We struggled, but arrived at an island in time to pull our best friends onto the beach.
“Now get everything out of the dry-wells before we lose the light.” Jake cooked an evening meal. “Pick a spot to set up your tents – two to a tent. Get ready for an early morning.”
That evening we sat around the fire eating something that was really delicious. Vegetarian cooking is pretty good. Talk focused on paddling.
“It’ll get better.” Exhausted arms and full bellies crawled into sleeping bags.
It was barely daylight when the call came for breakfast. We found our crafts sitting on land, not water. We packed up, squished and sank in the muck until we got the kayaks to the water. If the coffee didn’t wake us up, the icy water did.
With each day, distance increased because the prediction, “it’ll get better” came true. The art of gliding – mastered. Jake taught us about lichen, moss, and nurse-logs. The brochure said mink scampered along logs – they did.
“All our islands are primitive,” Jake said. “What you’ll be walking on will feel like a giant sponge. It’s been growing for centuries. Overhead canopies give each island an eerie feeling like some fantasy movie.”
By day five, we were tired and disappointed that the orcas hadn’t appeared.

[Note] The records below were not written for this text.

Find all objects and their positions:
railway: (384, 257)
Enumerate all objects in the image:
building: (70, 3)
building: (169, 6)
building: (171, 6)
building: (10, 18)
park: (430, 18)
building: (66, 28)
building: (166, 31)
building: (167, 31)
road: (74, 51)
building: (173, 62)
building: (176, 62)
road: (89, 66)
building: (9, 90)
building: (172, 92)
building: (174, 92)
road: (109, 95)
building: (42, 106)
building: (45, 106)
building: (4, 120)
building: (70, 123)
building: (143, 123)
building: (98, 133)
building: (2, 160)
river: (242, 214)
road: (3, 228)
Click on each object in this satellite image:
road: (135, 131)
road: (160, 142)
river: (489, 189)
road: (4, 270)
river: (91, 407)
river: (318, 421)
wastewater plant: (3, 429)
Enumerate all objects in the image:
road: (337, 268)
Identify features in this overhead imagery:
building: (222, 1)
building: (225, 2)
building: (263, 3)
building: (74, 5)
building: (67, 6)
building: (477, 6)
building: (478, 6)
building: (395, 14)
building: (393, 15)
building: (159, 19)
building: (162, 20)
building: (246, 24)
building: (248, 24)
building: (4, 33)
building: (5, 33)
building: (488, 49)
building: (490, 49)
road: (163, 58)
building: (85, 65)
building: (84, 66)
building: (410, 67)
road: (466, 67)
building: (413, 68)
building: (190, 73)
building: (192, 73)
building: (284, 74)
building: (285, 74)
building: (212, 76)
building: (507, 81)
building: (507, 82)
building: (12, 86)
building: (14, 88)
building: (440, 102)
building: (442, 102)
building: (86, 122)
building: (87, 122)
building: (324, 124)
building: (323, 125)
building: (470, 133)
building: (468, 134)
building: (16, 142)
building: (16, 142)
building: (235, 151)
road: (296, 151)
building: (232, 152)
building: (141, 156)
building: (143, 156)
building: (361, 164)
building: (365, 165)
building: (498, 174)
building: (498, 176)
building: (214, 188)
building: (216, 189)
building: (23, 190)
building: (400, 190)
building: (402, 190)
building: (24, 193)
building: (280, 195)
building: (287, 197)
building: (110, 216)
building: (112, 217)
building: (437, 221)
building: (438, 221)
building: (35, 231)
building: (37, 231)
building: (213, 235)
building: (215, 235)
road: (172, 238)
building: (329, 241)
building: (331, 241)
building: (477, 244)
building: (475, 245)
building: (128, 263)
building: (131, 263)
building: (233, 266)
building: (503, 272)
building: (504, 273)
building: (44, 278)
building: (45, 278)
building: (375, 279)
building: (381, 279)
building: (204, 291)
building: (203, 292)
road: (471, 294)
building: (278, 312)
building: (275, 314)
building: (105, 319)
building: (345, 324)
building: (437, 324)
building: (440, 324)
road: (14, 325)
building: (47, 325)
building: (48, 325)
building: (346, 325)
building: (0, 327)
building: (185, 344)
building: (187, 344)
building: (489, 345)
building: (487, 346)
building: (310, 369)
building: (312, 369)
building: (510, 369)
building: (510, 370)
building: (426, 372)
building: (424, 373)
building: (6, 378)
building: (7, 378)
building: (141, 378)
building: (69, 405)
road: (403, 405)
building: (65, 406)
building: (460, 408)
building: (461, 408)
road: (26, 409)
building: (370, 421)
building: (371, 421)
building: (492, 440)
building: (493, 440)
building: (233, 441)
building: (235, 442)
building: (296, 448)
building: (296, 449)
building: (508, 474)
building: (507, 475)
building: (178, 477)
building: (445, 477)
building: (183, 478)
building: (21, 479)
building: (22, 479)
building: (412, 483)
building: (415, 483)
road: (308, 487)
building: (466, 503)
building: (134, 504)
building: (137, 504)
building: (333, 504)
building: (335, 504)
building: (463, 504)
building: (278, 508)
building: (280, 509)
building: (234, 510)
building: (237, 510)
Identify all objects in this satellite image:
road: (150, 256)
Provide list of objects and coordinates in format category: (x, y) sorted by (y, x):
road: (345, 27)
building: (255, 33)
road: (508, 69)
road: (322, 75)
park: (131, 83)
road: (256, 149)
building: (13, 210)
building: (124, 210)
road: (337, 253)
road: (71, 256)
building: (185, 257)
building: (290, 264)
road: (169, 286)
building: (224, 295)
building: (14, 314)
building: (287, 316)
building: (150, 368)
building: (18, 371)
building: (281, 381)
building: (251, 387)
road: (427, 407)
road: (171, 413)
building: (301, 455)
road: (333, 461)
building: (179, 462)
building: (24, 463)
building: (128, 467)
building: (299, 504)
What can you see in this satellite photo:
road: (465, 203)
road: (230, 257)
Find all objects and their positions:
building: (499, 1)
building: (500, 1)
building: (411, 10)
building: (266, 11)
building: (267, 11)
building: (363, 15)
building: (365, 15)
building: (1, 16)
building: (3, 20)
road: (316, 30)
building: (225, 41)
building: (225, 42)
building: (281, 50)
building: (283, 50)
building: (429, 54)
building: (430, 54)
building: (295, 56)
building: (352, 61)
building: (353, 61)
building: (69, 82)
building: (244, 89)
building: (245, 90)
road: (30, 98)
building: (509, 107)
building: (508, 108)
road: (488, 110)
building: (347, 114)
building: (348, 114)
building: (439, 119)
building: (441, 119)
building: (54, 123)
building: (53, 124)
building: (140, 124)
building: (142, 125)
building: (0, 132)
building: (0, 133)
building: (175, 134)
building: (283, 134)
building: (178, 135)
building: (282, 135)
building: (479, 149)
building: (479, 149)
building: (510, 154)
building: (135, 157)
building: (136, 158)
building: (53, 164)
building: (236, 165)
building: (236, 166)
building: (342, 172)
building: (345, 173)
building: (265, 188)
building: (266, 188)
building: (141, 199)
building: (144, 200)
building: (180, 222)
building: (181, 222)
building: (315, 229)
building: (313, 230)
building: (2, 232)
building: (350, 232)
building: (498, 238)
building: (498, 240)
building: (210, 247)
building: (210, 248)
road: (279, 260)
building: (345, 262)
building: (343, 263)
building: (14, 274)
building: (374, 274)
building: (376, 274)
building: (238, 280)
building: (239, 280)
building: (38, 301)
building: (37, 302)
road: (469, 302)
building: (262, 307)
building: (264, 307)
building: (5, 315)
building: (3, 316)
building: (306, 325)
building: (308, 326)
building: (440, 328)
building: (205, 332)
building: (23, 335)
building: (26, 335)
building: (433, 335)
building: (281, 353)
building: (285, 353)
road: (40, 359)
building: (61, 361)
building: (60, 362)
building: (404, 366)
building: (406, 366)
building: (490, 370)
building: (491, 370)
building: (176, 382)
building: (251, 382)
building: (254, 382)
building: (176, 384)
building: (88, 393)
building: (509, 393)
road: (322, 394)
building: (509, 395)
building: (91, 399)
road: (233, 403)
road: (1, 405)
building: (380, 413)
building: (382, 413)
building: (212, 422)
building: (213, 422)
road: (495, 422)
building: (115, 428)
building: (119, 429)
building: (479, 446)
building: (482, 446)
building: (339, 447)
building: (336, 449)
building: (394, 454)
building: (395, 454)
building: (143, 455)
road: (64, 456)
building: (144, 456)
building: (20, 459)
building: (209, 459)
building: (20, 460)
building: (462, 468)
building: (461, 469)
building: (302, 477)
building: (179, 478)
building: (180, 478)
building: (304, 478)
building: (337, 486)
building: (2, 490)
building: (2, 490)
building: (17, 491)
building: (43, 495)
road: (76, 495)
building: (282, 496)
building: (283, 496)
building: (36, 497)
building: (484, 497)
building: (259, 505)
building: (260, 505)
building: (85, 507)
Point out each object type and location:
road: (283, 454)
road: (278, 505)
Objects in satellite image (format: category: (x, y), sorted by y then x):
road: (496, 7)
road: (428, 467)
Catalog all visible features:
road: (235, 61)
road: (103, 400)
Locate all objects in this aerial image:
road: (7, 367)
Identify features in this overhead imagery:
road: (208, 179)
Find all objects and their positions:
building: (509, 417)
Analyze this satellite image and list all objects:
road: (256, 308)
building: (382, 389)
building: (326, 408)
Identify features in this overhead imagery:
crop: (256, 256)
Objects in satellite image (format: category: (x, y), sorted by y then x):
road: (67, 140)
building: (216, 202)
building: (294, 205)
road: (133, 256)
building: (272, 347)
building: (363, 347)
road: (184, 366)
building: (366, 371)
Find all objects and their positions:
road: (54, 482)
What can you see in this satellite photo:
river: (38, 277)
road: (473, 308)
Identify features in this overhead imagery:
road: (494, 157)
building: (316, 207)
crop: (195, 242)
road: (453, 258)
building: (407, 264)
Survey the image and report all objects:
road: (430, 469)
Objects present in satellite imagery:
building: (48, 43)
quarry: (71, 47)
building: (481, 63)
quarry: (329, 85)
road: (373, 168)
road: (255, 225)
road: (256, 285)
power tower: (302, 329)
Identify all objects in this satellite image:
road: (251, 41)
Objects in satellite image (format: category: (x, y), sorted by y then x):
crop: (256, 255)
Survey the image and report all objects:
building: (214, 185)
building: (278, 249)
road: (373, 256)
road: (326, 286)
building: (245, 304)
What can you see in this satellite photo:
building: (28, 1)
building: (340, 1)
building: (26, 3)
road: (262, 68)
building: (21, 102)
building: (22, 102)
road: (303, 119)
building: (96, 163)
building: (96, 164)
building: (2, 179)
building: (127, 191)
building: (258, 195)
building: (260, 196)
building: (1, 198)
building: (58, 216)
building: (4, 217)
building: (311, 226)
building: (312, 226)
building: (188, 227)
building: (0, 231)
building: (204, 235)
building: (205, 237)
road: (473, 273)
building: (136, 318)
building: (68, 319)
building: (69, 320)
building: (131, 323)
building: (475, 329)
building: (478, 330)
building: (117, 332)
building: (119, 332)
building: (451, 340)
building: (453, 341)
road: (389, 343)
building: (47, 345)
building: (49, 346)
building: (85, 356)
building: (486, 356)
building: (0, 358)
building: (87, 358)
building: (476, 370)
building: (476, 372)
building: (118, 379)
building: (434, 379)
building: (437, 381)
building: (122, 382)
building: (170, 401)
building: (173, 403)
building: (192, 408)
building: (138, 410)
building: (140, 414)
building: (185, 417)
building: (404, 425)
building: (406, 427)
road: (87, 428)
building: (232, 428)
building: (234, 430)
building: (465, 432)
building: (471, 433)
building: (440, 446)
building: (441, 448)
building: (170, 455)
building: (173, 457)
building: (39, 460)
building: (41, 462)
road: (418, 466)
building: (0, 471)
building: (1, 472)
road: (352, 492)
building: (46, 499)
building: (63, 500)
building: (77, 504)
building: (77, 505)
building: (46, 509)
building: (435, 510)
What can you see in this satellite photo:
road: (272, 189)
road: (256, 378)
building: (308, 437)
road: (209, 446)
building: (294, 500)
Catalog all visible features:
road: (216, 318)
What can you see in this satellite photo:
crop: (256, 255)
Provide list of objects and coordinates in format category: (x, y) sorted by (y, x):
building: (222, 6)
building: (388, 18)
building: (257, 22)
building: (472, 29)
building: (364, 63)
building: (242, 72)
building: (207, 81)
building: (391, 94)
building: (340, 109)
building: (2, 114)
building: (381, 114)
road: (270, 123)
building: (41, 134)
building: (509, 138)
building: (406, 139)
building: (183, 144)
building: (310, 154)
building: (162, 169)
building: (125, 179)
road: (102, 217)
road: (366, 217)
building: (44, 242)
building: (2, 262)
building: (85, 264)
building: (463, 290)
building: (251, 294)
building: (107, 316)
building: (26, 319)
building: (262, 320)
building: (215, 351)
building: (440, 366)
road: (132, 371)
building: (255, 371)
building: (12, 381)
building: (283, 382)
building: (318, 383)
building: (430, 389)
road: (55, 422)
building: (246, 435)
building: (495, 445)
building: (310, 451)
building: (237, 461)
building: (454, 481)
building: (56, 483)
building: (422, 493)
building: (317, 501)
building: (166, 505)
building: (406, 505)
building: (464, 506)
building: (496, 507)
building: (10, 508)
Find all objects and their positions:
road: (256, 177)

We teased Jake and Stan about advertising and not producing.
“Do we get a refund if no orcas show?” the tall Texan called. We laughed, they laughed, but no killer whales surfaced.
It was our last day. It was misty. Morning was getting started and a clear sheet of glass welcomed us. Our paddles no longer slapped the water as if to wake it up. Our paddles delicately dipped in the water without a sound. Because we had used most of the water we carried, the kayaks sat lightly in the water. Paddle, paddle, glide.
Jake yelled, “Look left . . . near the shore.” A mama orca and her calf were playing, breaching high out of the water. The pod of kayaks moved swiftly to get a closer look. Adjusting my gloves, I was left in the middle of the strait.
Jake yelled, “Janet, look down the strait. Get your paddles out of the water.”
I squinted far beyond the bow of my ‘best friend’. I lifted my paddles out of the water. My eyes focused ahead at what looked like a gigantic submarine and a smaller one aiming for me. My heart pounded in my ears. Stan called to me, “Don’t do anything. Sit perfectly still.” Why don’t you tell me to get out of the way. What should I do if he surfaces under me? I watched. They dove . . . they surfaced. They dove . . . they surfaced. One, two, three, four, I counted to ten and counted again. Just when I thought my heart would stop, the largest orca dove . . . ten, eleven, twelve, thirteen . . . and up he came, directly behind me. The smaller one surfaced. They continued their journey without ever looking back.
Cheers rang across the strait. I bowed my head. Paddlers circled around me making whooping sounds. Jake raised his arms, quiet returned. With eyebrows raised he grinned and said, “We said we’d give you orcas. We keep our promises.” Boundless adventures really do have boundless rewards.